Is a pitcher or hitter coming to town?

"Couldn't tell you," Gillick said.

Either way, it means bye-bye to more minor-league prospects, a commodity in which the club already is sorely lacking.

Is that a good idea?

Ordinarily not, seeing as the Orioles are looking at a serious downturn in a few years unless they start bolstering their minor-league system.

But at this point in this season, having already invested $55 million in salaries to build one of the game's best teams, they would be foolish to cut any corners for the sake of bettering their future.

Teams usually try to strike a balance between playing for the present and playing for the future, but who cares about the future when you have the best record in the American League and the World Series is a serious possibility?

That may sound careless, but seasons that hold such high-end promise are rare for any franchise, and a team is shortchanging itself and its players and fans if it doesn't do all that it can to win at such moments.

If the Orioles can improve their chances of winning in 1997 by giving up several of their few valuable prospects -- and they can -- they should just do it.
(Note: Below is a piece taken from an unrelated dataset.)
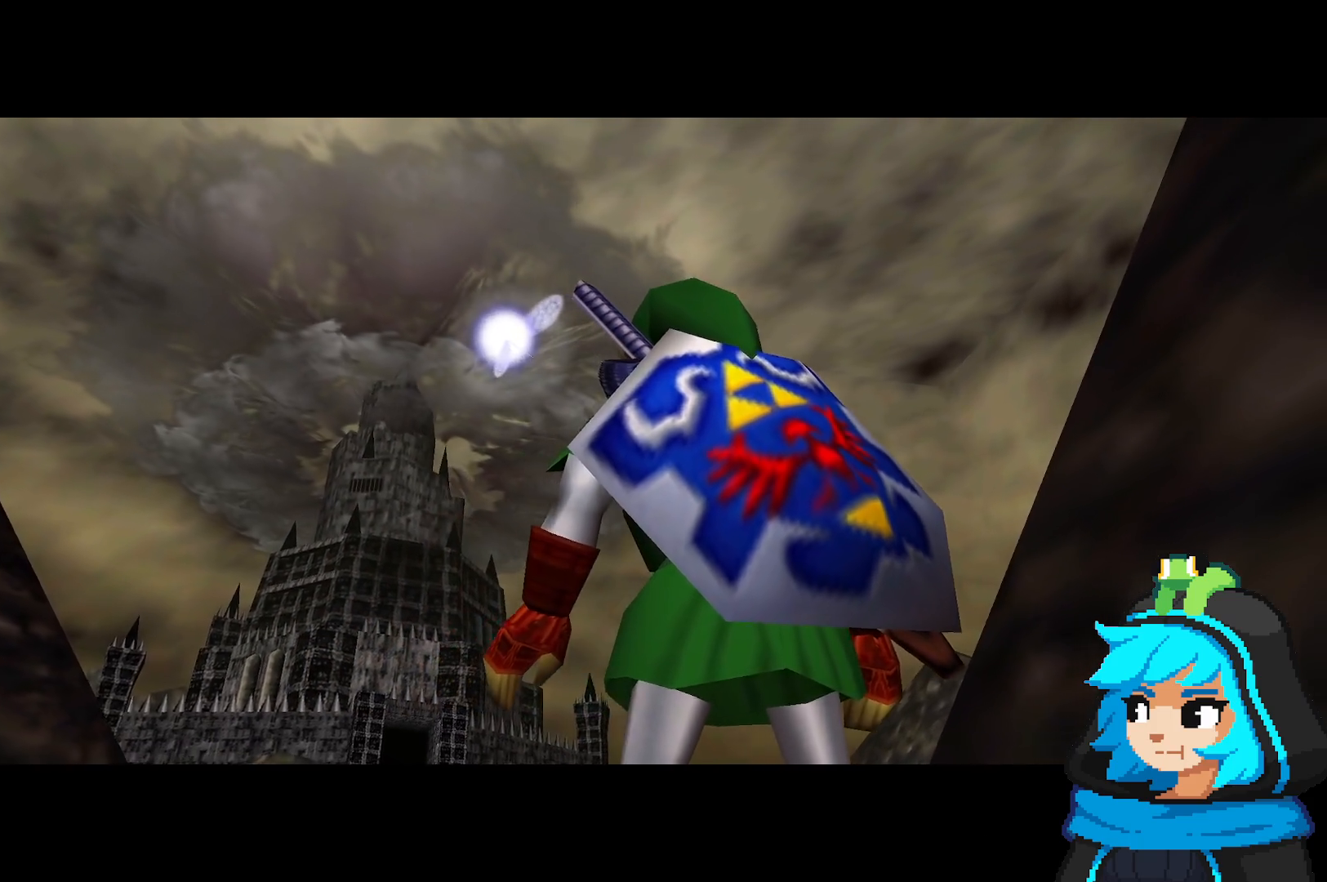
{"buttons": [], "left_stick": "center", "events": []}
That's easy to say now, of course; the spoils of such deals always are instantly realized, the damages always delayed by several years. Who isn't lured by such a buy-now, pay-later business?
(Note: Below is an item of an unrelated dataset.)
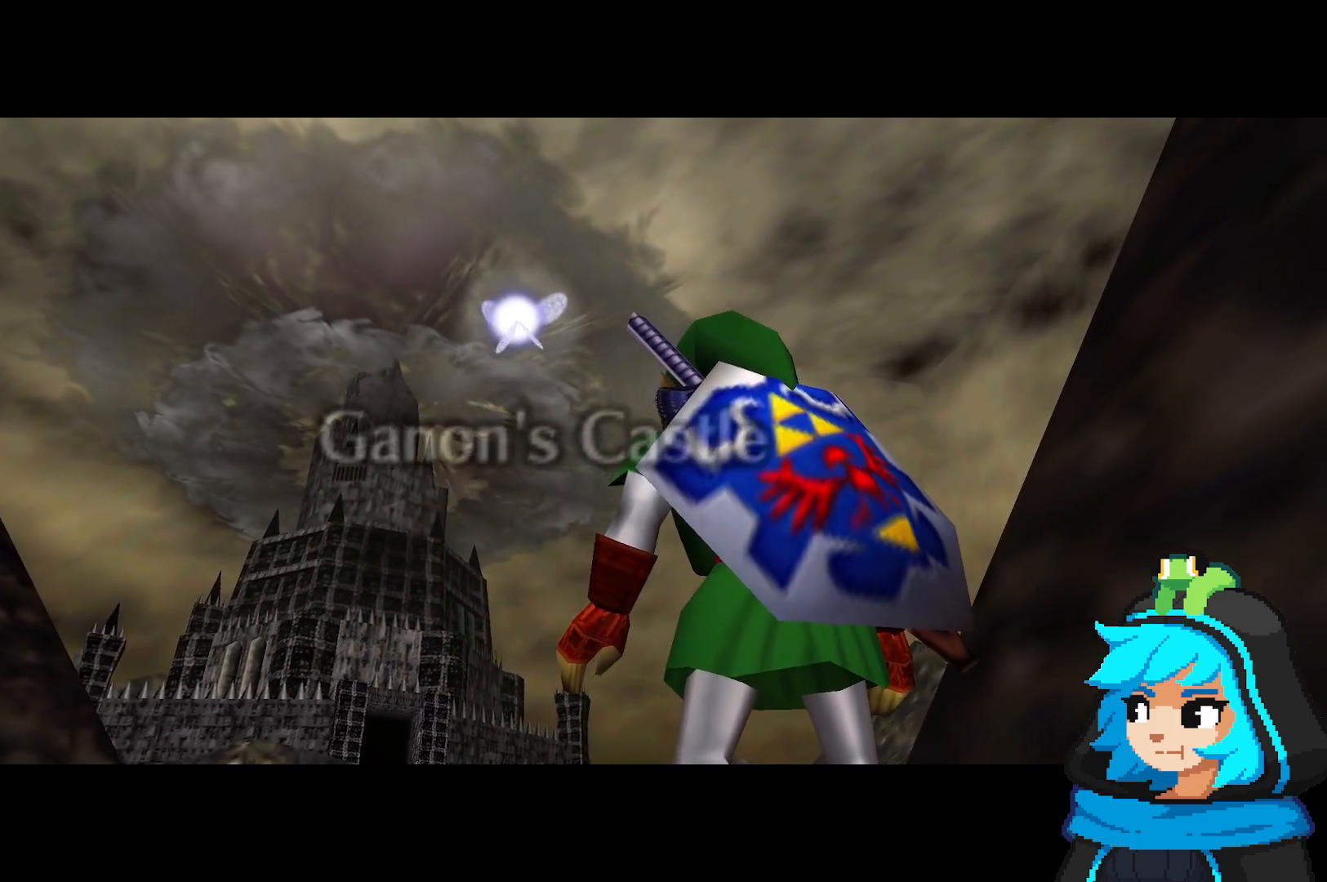
{"buttons": [], "left_stick": "center", "events": []}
But it also makes baseball sense for the Orioles to play to win now, regardless of the consequences.

For starters, you know the Yankees are going to make a major move. They always do.

The Orioles don't have to match their rivals just for the sake of doing so, but they do have to make sure they don't get passed.
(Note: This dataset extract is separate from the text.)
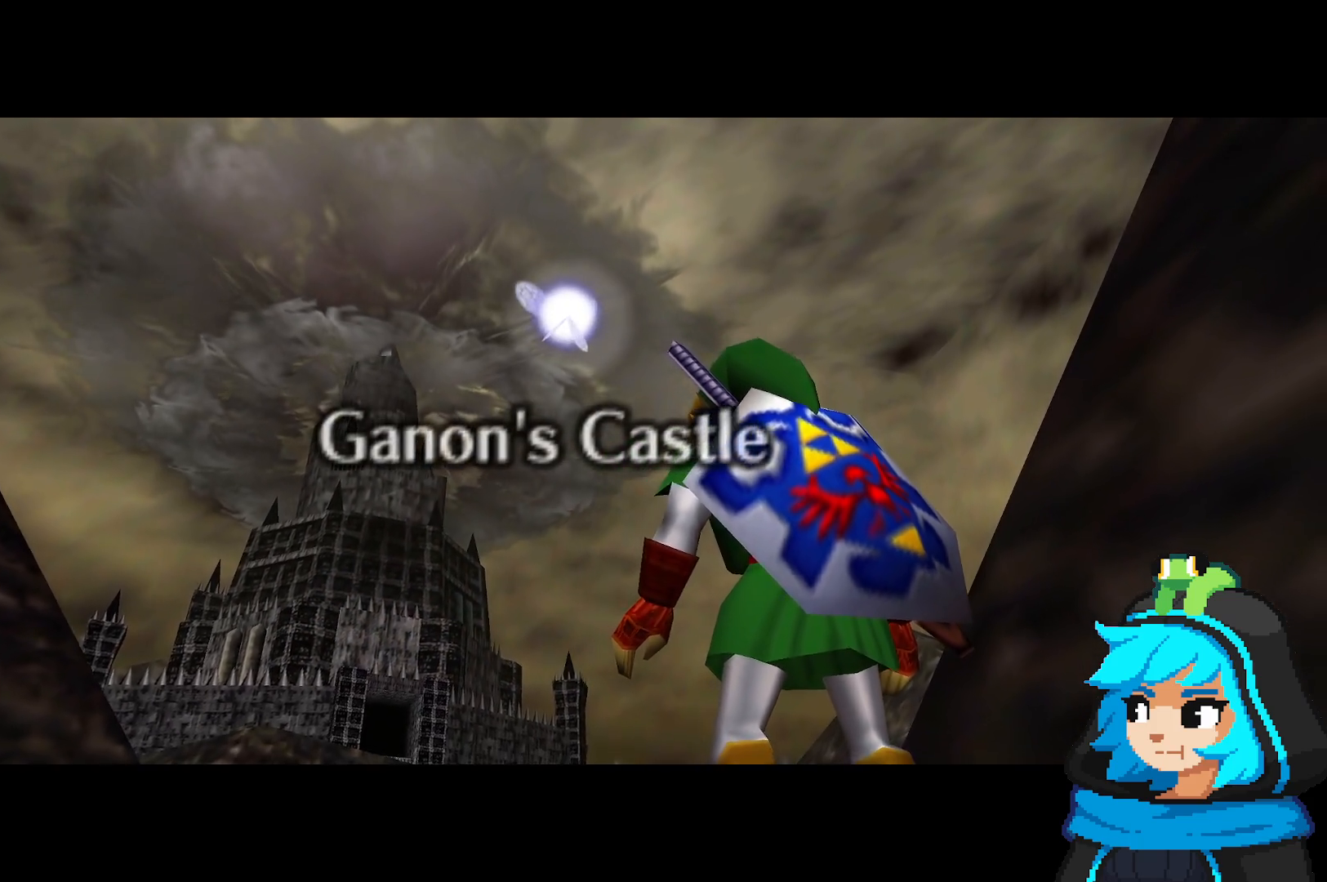
{"buttons": [], "left_stick": "center", "events": []}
Because they're close -- as close as they have been to the World Series in 14 years.

Can't get any closer, really.

They weren't nearly this close two years ago when they gave up prospects for Bobby Bonilla; they were one game under .500, a mediocrity going nowhere.

The trade hasn't hurt because Alex Ochoa has failed to live up to billing with the Mets, but still, it was ridiculous for the Orioles to give up so much in a season with such little upside potential.

This year is the opposite of that, a season all but overflowing with upside potential.

Despite their recent, alarming slide, the Orioles already have swept a three-game series from the Braves in Atlanta and won four straight over the Yankees.

Their 8-14 record since late June is enough to make you wonder how they did it, but they surely did.

And that means that, recent losses notwithstanding, the Orioles belong with the game's best.

For a team that hasn't won a division, pennant or World Series in 14 years, yet plays to a full house every night, that's a mandate to try to win now.

Remember, they won't always be this close; Randy Myers and Brady Anderson are in the last years of their contracts, and Rafael Palmeiro, Roberto Alomar and Jimmy Key all have one year left. Some hard decisions will have to be made after the 1998 season, which means, basically, that the club has this and next year to get it done.

Sure, the club probably will always spend for free agents and remain competitive as long as Peter Angelos is the owner, but that doesn't mean it'll replicate the current club's strong blend of pitching, hitting and defense.

Not that the Orioles don't need help, because they do. The bottom of their rotation isn't dependable. Their offense needs a boost.

Gillick and manager Davey Johnson hedged yesterday on which hole the Orioles would seek to fill.

"Ask the manager," Gillick said, smiling at Johnson across the room.

"I'm not getting into that one," Johnson said.

It would appear that they themselves aren't quite sure what to do.

A lot might happen in the next 10 days, particularly if disappointing teams such as the Rangers start unloading potential free agents. The Rangers could dangle starters Ken Hill and Bobby Witt and maybe even All-Star catcher Ivan Rodriguez.

"It kind of depends on who is out there," Johnson said.

Another quality starting pitcher probably would help the Orioles the most down the stretch and into the playoffs if you assume that the offense can't possibly continue to slump so badly.

Either way, it appears the Orioles are going to do something, and that's fine.

Yes, they'll pay down the line for giving up prospects, just as they already pay every day for having given up prospects for years.

That they had to call up a nonfactor such as Tim Laker when Chris Hoiles went down is just the latest example of how a weak farm system hurts them.

But this isn't the time to worry about that.

For the Orioles, this is the time to try to win.